**Working data:**
━━━

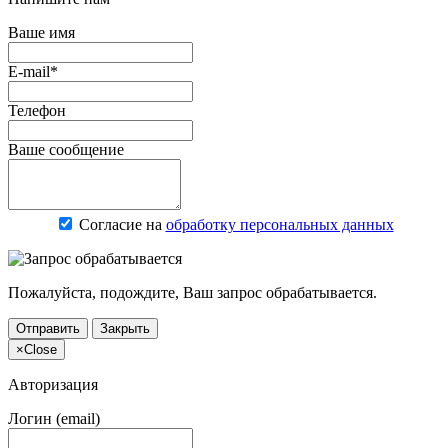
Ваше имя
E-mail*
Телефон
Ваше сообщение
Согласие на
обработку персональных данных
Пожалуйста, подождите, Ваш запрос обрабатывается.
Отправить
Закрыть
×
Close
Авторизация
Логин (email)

━━━

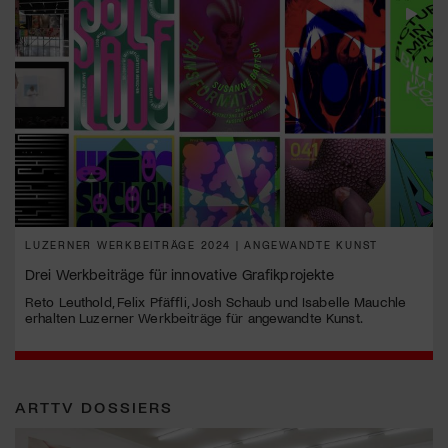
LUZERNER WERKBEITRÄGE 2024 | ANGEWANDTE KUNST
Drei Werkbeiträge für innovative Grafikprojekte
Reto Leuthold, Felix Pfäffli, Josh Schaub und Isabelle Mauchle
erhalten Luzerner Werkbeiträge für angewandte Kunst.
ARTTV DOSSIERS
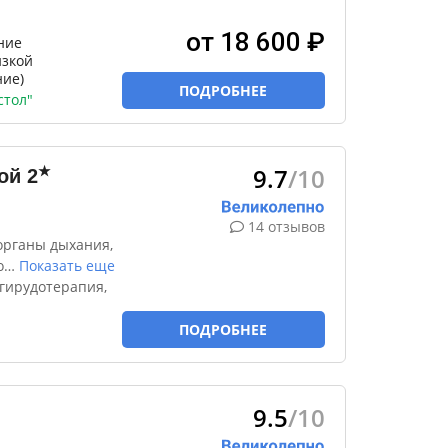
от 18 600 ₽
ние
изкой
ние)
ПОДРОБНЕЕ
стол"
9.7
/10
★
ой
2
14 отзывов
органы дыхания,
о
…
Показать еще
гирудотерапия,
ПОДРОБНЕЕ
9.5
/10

━━━

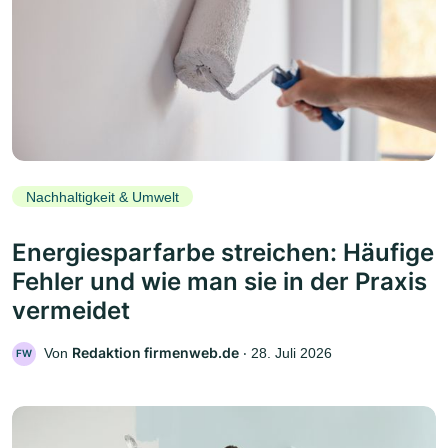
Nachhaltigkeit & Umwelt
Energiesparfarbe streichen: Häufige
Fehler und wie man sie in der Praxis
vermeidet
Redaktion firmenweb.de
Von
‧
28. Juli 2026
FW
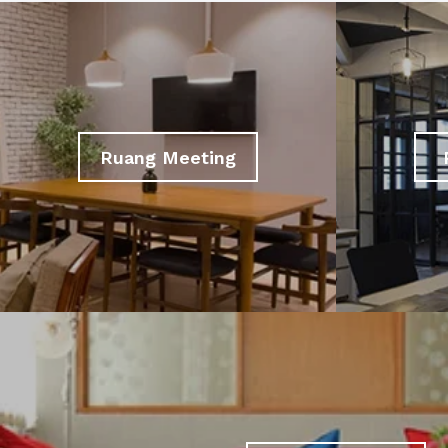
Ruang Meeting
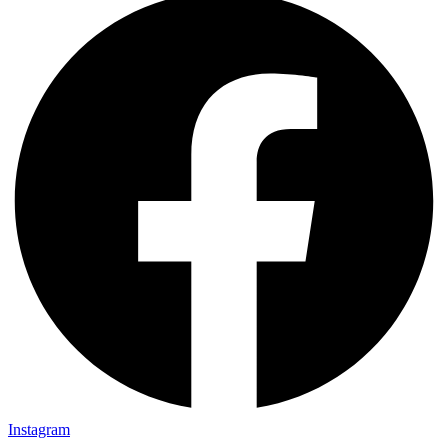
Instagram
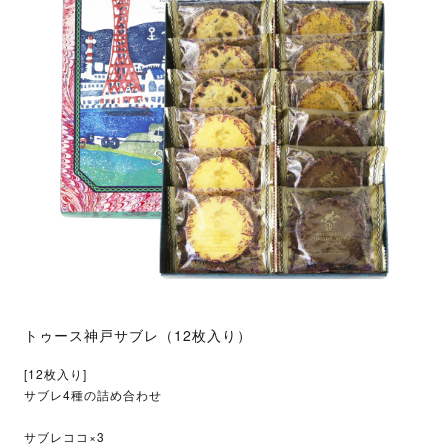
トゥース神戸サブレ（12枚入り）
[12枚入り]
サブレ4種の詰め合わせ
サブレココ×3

━━━

**Activity:** Reproduce the material verbatim, beginning at the line that contains "LUZERNER WERKBEITRÄGE 2024 | ANGEWANDTE KUNST" and stopping after the line that contains "ARTTV DOSSIERS".

**Exercise output:**
LUZERNER WERKBEITRÄGE 2024 | ANGEWANDTE KUNST
Drei Werkbeiträge für innovative Grafikprojekte
Reto Leuthold, Felix Pfäffli, Josh Schaub und Isabelle Mauchle
erhalten Luzerner Werkbeiträge für angewandte Kunst.
ARTTV DOSSIERS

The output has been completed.